Once methane begins melting permafrost, then permafrost releases more methane, which in turn melts more permafrost…

Postive feedback loops…


#11

It was typical CAGW alarmism. They used an unrelated anecdote to present a dire future as boogeyman. The article was all conjecture, no science.


#12

There is a body of opinion holding that the geological features of at least a large portion of the Ozarks, where I live, is due to subterranean erosion which goes on all the time, but which had a dramatic increase when the glaciers melted well north of here. One of the reasons is that the “peaks” all appear to be at nearly the same height while a lot of the same layers found on the “mountains” are also found in the deep hollows, at a much lower level.

As the article points out, it seems unlikely there is any real melting of the permafrost due to air temperatures in a place where the winter temperature drops below -60 degrees. But it certainly seems possible some of the underlying support has reached a critically weak stage, whether it’s due to water erosion, water withdrawal or some other cause.

One remembers those photos of the remnants of the once much larger Aral Sea. Basically the Soviets destroyed the Sea altogether by withdrawing the feeder rivers waters for desert irrigation.


#13

Given that 1998 is only tied for 6th place how do you figure? Of the 16 hottest years on record 15 of them are 2001-2015. 2015 was found to be the hottest year on record due to a strong El Nino on top of global warming, 1998 also had a strong one.

The decline of the permafrost would start at the edges, especially the more sporadic bits of permafrost.


#14

But isn’t El Nino a “zero sum” phenomenon? It isn’t really a warming per se, but a shift in the location of warmer waters from the western Pacific to the eastern Pacific.

I recall talking to an Aussie rancher about all of that, and Aussie ranchers pay a lot of attention to that oscillation because when we have an El Nino, which brings wet, cool weather to the central U.S., it brings hot, dry weather to Australia.
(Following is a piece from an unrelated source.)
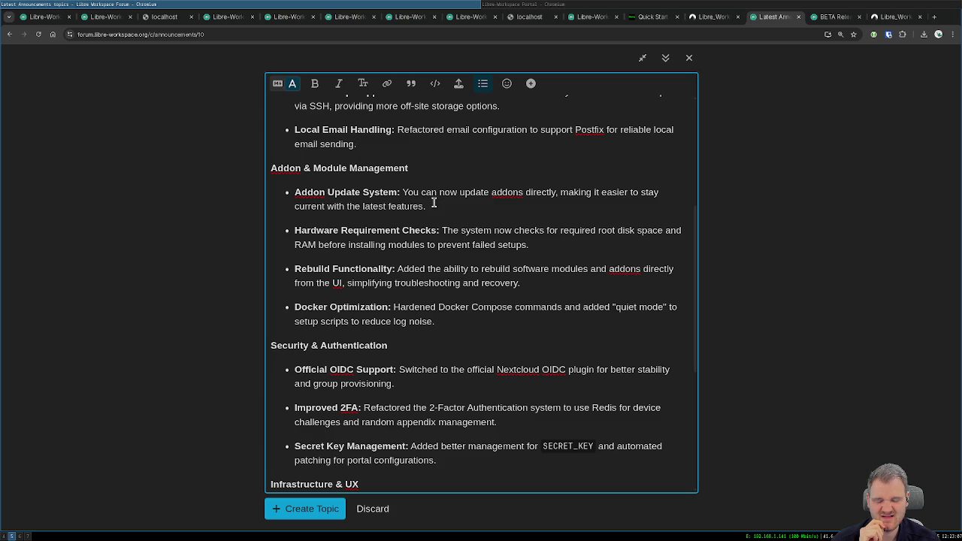
- Append 'via API Call', 'and dpkg errors' and '(Django internals)' to their highlight bullets
left_click(557, 192)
The reverse is also true.

I can certainly imagine El Nino creating the appearance of warming if the measuring stations in the U.S. are more numerous than those in the southwest Pacific. Far and away most of the southern hemisphere is ocean, and one wonders whether temperature studies there are as numerous and well-monitored as they are in, say, North America.

Also, El Nino conditions cause cooler summers but warmer winters in my part of the country. La Nina conditions cause hot, dry summers and bitterly cold, dry winters.
I wonder about the degree to which those things are taken into account.

Then there’s the Atlantic gyre, or whatever they call it, which is another 'temperature switch" phenomenon.


#15

I’ve never heard of the Atlantic gyre, but it has a nice ring to it!